**WORK ORDER**
Output the entries as they appear, skipping images.

(Saved entries)

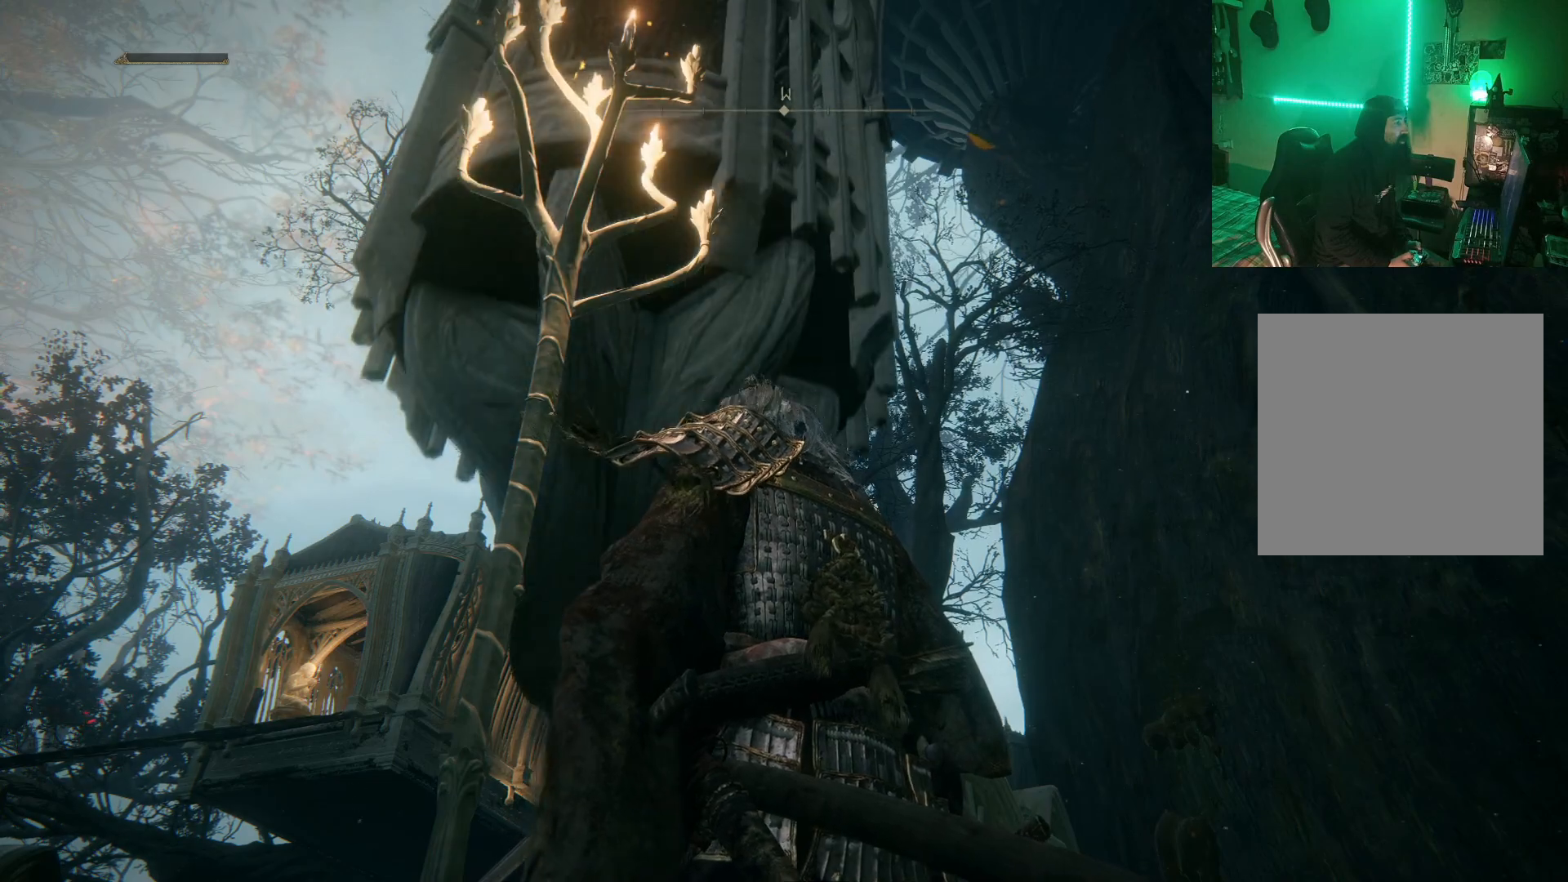
{"buttons": [], "left_stick": "center", "right_stick": "center", "events": [[417, "left_stick", "center"]]}
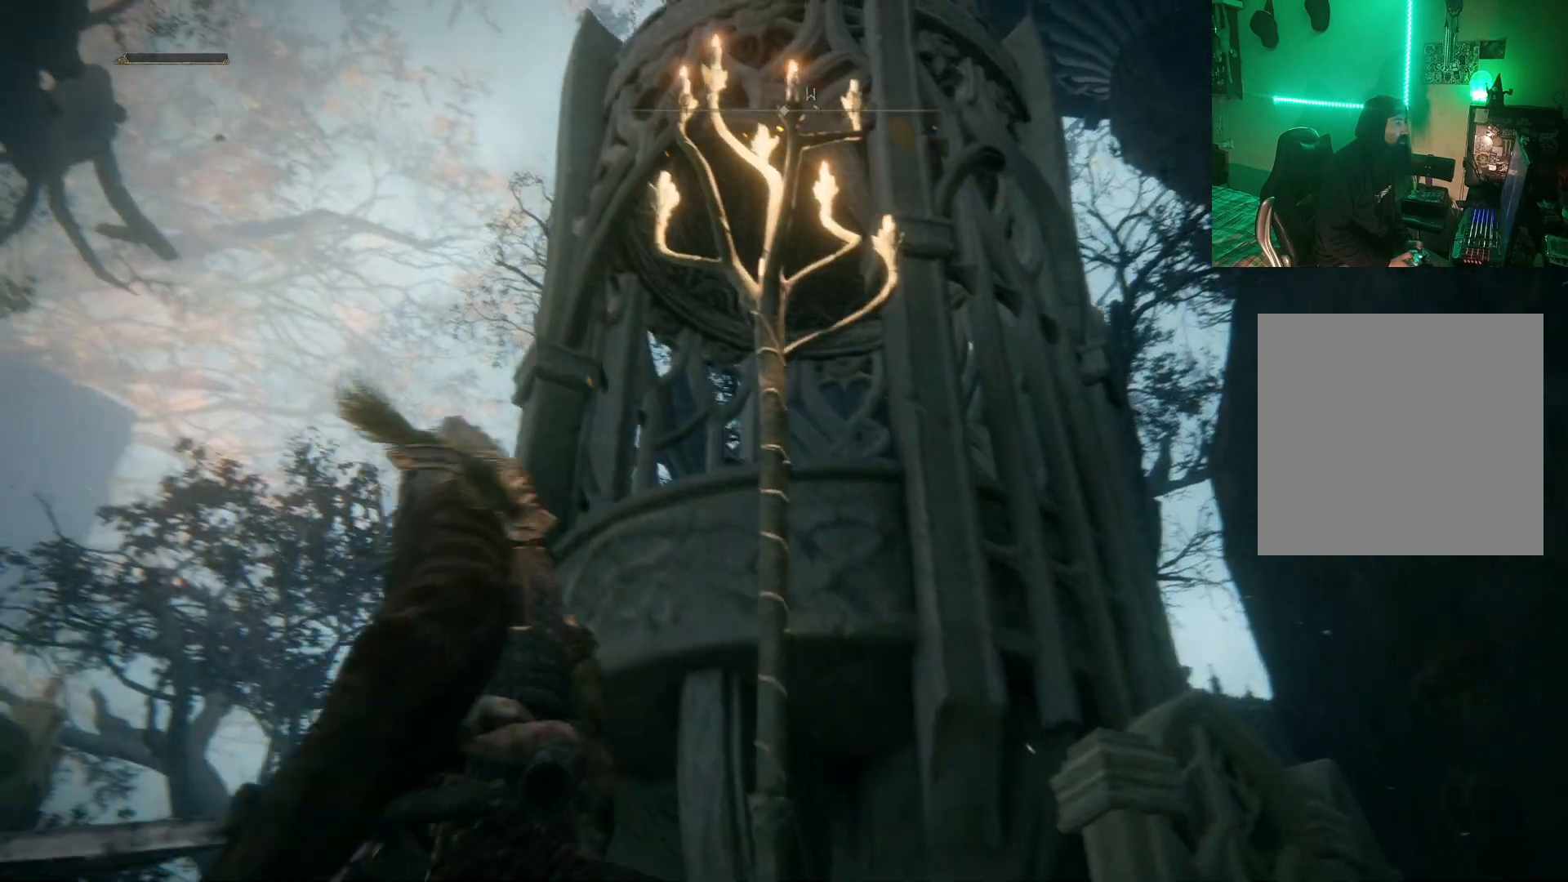
{"buttons": [], "left_stick": "center", "right_stick": "center", "events": [[167, "right_stick", "down-right"], [217, "left_stick", "up-left"], [367, "left_stick", "center"], [500, "right_stick", "center"]]}
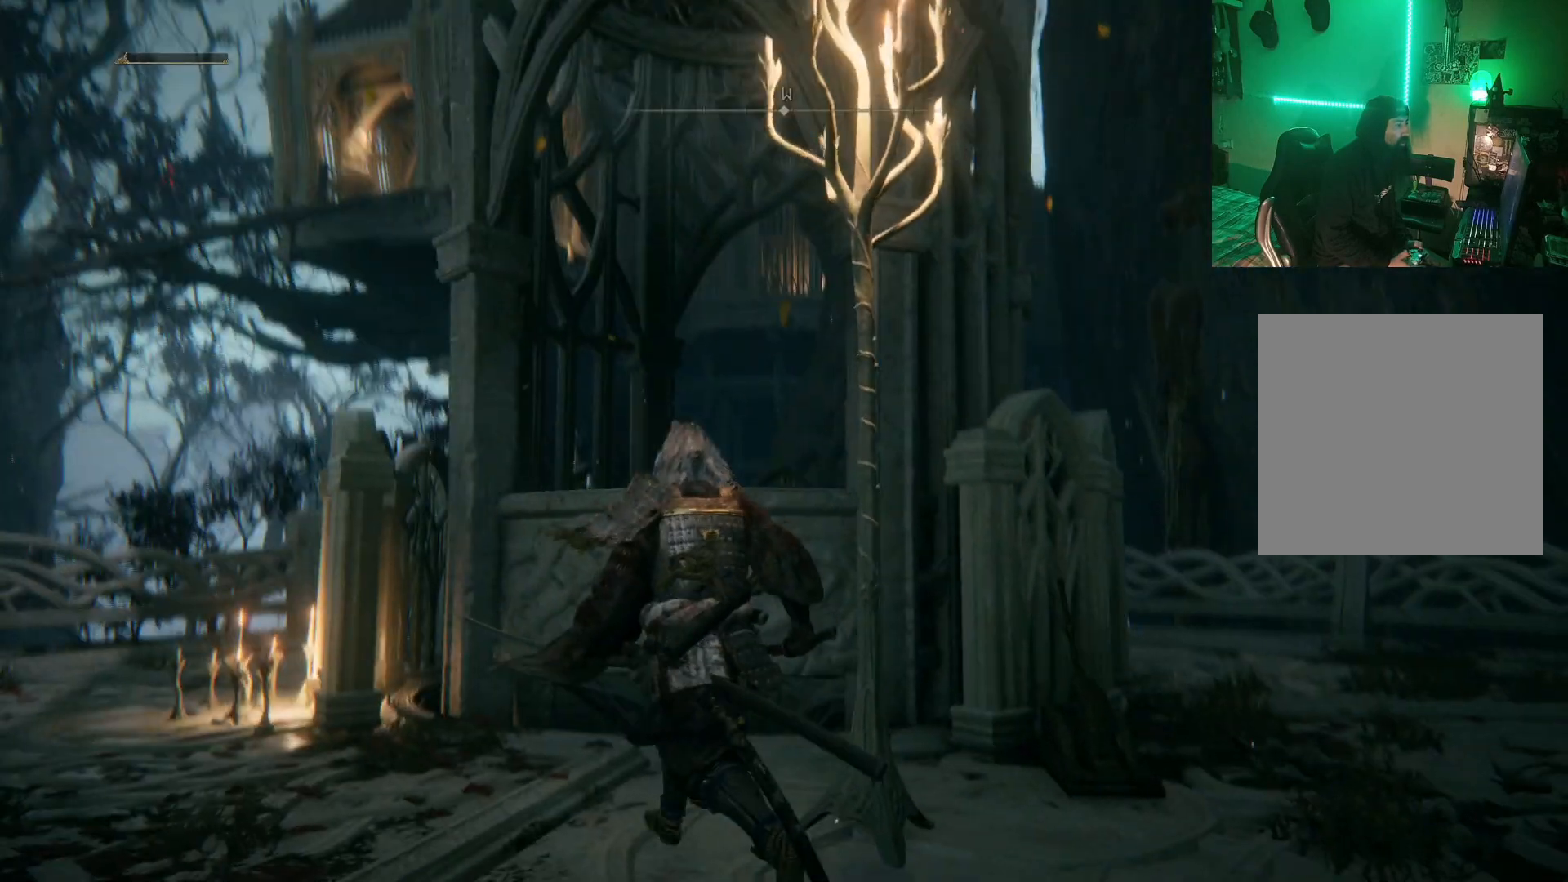
{"buttons": [], "left_stick": "center", "right_stick": "center", "events": [[50, "left_stick", "up"], [100, "left_stick", "up-left"], [117, "right_stick", "down-right"], [300, "right_stick", "center"], [333, "left_stick", "center"]]}
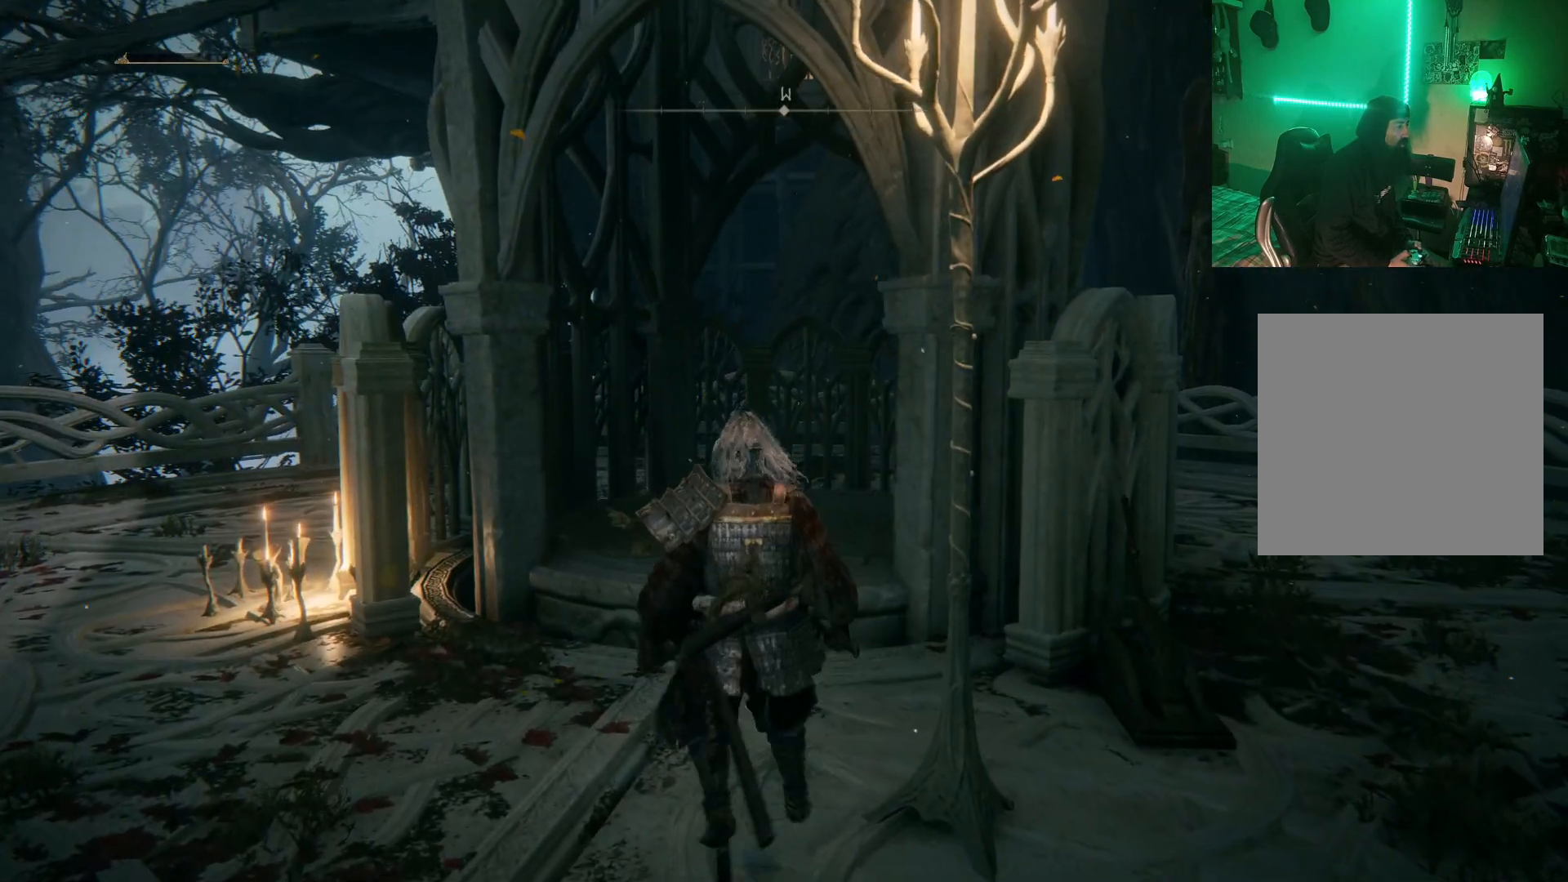
{"buttons": [], "left_stick": "up", "right_stick": "center", "events": [[33, "left_stick", "up"]]}
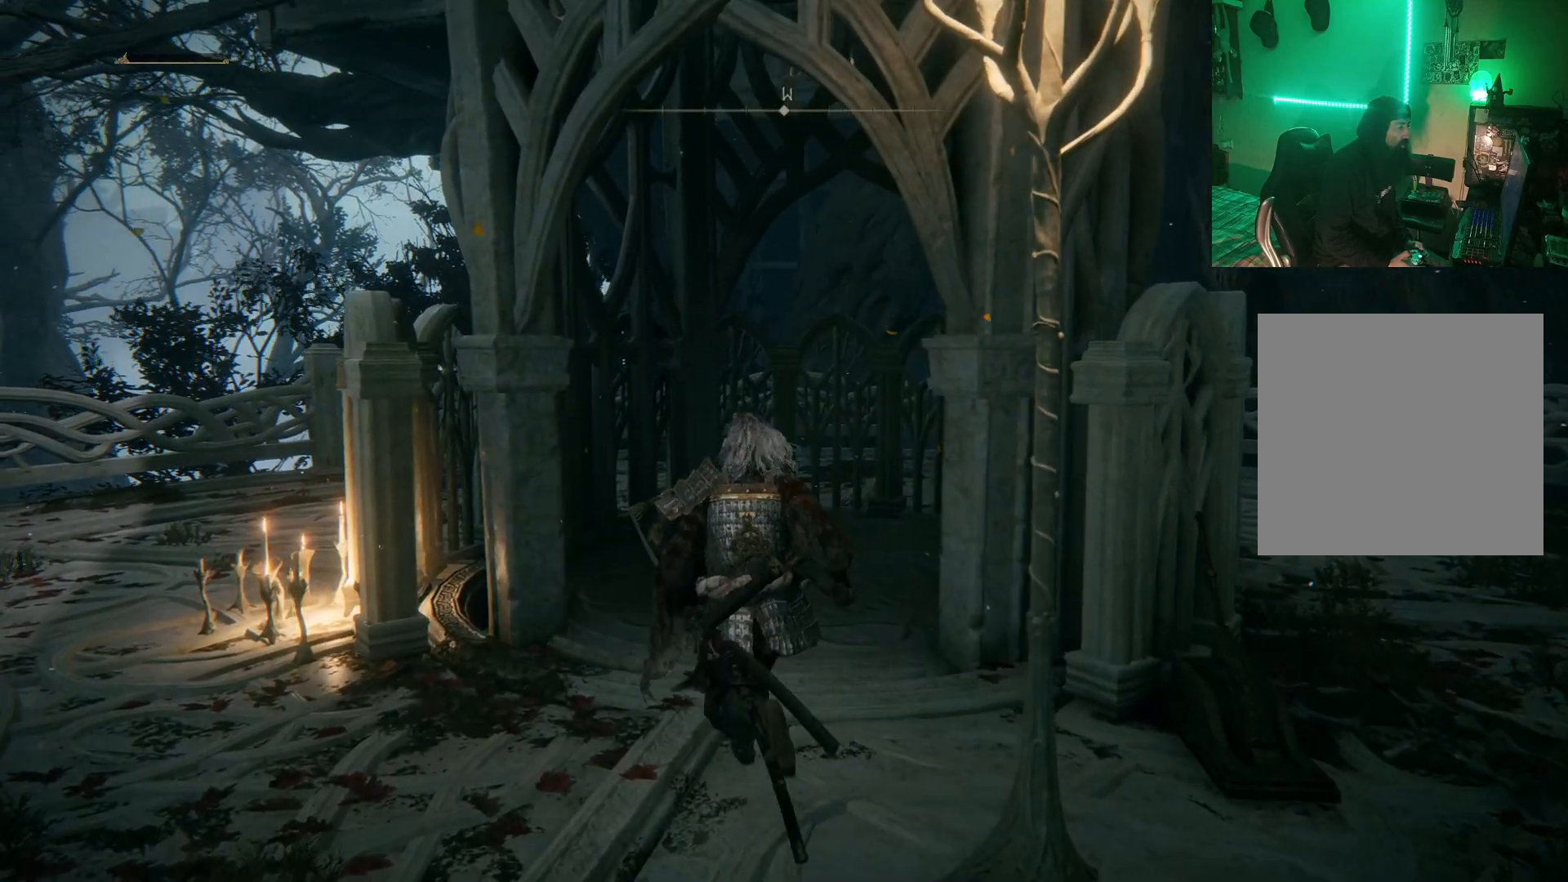
{"buttons": [], "left_stick": "center", "right_stick": "center", "events": [[367, "left_stick", "center"]]}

**ANSWER BOX**
{"buttons": [], "left_stick": "center", "right_stick": "center", "events": [[417, "left_stick", "center"]]}
{"buttons": [], "left_stick": "center", "right_stick": "center", "events": [[167, "right_stick", "down-right"], [217, "left_stick", "up-left"], [367, "left_stick", "center"], [500, "right_stick", "center"]]}
{"buttons": [], "left_stick": "center", "right_stick": "center", "events": [[50, "left_stick", "up"], [100, "left_stick", "up-left"], [117, "right_stick", "down-right"], [300, "right_stick", "center"], [333, "left_stick", "center"]]}
{"buttons": [], "left_stick": "up", "right_stick": "center", "events": [[33, "left_stick", "up"]]}
{"buttons": [], "left_stick": "center", "right_stick": "center", "events": [[367, "left_stick", "center"]]}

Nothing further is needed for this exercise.